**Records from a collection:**

▶

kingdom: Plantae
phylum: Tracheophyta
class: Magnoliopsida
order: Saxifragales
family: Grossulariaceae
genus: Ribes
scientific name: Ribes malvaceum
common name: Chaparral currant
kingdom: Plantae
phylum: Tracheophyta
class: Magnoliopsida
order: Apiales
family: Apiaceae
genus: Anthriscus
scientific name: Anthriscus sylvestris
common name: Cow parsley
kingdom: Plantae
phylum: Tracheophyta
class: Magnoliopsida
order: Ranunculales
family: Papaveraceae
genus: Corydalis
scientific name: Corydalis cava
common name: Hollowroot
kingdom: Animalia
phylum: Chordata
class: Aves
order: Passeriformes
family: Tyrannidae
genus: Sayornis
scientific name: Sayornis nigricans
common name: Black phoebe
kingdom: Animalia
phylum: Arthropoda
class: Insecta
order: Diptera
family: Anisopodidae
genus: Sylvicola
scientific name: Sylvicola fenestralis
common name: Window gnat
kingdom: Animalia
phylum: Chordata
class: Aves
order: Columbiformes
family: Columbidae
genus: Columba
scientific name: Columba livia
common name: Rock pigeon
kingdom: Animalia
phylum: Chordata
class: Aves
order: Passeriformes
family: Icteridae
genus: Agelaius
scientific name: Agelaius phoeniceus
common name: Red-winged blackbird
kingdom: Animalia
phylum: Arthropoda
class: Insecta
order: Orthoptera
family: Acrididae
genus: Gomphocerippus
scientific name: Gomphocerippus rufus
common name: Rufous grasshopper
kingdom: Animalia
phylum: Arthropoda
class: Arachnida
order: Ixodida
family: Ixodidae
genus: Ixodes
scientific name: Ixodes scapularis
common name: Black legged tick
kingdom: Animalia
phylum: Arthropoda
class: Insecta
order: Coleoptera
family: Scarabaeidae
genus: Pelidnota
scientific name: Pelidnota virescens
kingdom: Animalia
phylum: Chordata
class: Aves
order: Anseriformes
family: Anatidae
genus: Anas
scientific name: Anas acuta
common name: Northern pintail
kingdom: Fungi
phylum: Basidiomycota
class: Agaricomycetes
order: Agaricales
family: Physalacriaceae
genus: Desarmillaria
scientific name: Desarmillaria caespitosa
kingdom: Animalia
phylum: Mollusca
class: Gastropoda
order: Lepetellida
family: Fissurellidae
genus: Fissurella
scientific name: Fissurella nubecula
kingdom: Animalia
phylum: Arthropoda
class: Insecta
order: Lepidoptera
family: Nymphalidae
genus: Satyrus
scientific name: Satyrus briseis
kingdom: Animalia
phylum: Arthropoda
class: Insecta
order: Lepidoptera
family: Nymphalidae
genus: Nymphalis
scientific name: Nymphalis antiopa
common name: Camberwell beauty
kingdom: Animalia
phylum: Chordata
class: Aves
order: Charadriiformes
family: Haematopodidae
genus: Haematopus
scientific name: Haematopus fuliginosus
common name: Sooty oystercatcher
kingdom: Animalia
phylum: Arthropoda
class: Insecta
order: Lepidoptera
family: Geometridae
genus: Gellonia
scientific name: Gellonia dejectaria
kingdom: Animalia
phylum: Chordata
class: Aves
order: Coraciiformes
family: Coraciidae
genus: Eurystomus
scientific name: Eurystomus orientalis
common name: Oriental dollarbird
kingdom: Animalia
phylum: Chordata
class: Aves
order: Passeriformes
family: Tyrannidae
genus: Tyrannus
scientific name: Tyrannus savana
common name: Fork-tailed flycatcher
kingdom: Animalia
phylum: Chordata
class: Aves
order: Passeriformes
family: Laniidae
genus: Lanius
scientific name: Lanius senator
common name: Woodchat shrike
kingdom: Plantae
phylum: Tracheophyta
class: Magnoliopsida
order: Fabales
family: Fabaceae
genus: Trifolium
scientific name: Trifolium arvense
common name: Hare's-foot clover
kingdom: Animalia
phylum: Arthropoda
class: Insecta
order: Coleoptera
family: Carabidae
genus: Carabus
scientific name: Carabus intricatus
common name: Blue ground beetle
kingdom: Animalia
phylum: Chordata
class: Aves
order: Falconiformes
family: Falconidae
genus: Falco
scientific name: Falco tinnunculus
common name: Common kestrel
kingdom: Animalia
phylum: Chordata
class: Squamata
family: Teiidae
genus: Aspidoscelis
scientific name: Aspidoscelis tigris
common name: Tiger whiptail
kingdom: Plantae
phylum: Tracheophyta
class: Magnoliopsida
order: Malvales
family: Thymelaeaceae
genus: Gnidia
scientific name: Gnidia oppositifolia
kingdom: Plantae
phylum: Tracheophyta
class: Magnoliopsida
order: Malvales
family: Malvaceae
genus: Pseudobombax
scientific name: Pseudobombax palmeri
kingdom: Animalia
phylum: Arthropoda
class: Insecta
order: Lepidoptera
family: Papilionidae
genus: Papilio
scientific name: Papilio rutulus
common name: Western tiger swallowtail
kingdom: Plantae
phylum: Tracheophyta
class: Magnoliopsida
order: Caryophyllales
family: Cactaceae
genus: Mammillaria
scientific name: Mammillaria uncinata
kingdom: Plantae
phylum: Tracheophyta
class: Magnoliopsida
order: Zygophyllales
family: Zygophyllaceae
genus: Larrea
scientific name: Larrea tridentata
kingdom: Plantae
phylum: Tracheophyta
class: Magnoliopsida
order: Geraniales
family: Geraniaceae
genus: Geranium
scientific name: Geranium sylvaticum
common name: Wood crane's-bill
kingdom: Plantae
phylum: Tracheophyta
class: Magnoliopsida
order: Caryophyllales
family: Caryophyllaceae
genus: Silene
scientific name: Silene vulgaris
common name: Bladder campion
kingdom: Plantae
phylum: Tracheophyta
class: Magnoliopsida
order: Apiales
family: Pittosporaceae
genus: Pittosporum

◀

**Given problem:**
Update everything from the line containing "family: Caryophyllaceae" down to the end of the entries, putting "vernacular name" in place of "common name" and changing nothing else.

**Output:**
family: Caryophyllaceae
genus: Silene
scientific name: Silene vulgaris
vernacular name: Bladder campion
kingdom: Plantae
phylum: Tracheophyta
class: Magnoliopsida
order: Apiales
family: Pittosporaceae
genus: Pittosporum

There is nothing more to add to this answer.